Cornell researchers working to scrub fake reviews off the Web

By Mike Flacy August 20, 2011

A team of researchers at Cornell recently finished a paper concerning the development of a computer algorithm to determine if a review is fake or authentic. After publishing the research, many specialty travel sites approached the group to determine how this algorithm could be developed to weed out paid reviews. Some brands and companies covertly use sites like Amazon’s Mechanical Turk, Fivver and other freelance sites to build a library of positive reviews for cash.

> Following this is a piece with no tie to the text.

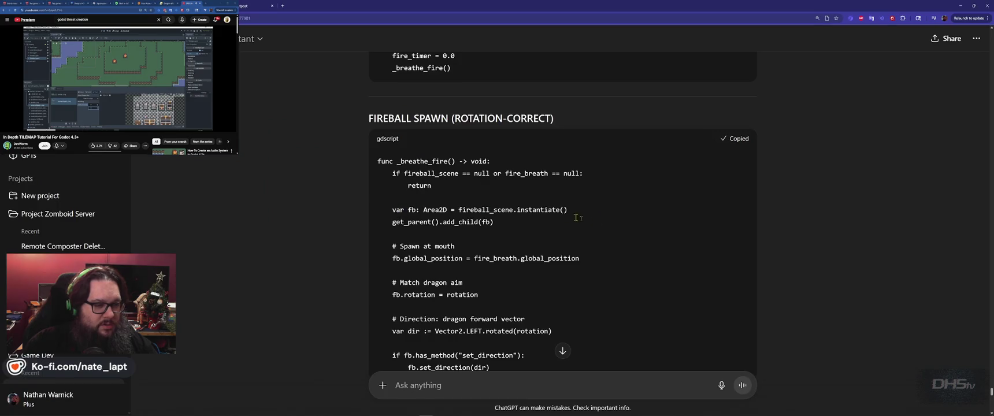
scroll(742, 207, down, 5)
key(alt+Tab)
scroll(739, 181, down, 3)
key(alt+Tab)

These freelancer meccas are designed to pump out results quickly, thus are exploited to create a plethora of bloated 5-star reviews to inflate the quality of products or services.

In order to establish common elements within fake reviews, the Cornell team was authorized to create an mTurk task for the creation of 400 positive reviews of Chicago hotels. The only stipulation was that the review was to be fake. After combing through TripAdvisor, they specifically choose 400 reviews that they believed to be true and mixed them with the fake entries. These entries were shown to a group of judges, but they couldn’t tell the difference between authentic and fake.

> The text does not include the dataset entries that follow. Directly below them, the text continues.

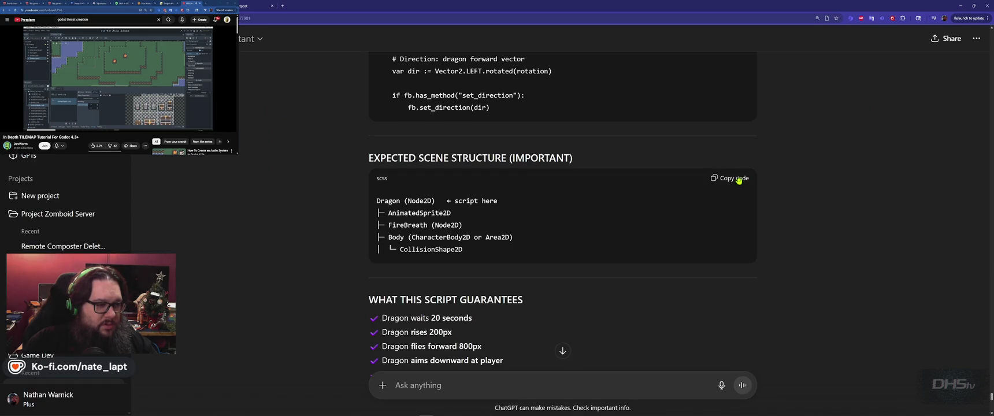
key(alt+Tab)
key(Delete)
Compare against ChatGPT's answer, then jump to the line 58 undeclared target_height_y error
key(alt+Tab)
scroll(681, 228, down, 2)
scroll(681, 229, down, 5)
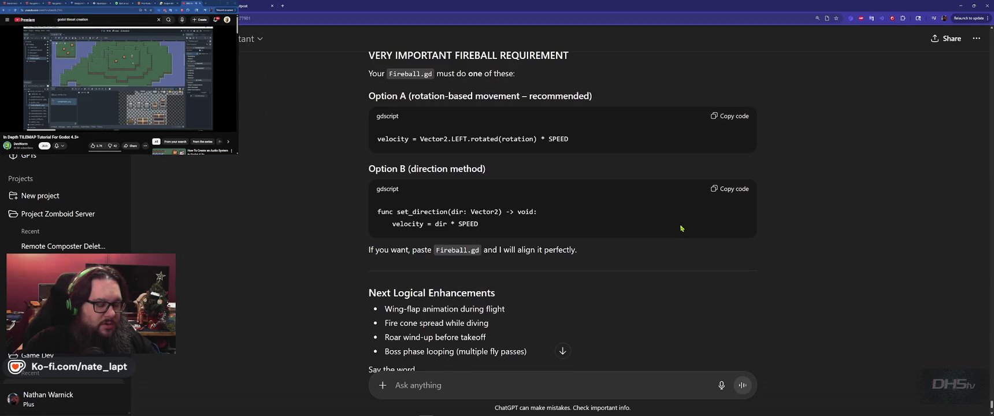
scroll(681, 228, down, 2)
key(alt+Tab)
scroll(510, 224, up, 5)
click(360, 265)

After some analysis, the team created a computer algorithm to weed out the fakes that works 90 percent of the time. According to the results, fake reviews typically tended to be vague stories that focused on the experience in the city rather than specifics about the location under review. There’s also an overabundance of the reviewer identifying themselves with the words “me” and “I” to qualify credibility.

Beyond fake, positive reviews, companies also have to contend with rival businesses creating fake, negative reviews. Freelancers also advertise their services for creating negative reviews on sites like Yelp. However, Yelp uses an algorithm of its own to filter out both overly positive and negative reviews that seem untrue. However, these filtered reviews are linked at the bottom of the main business page, but don’t tie into the overall score.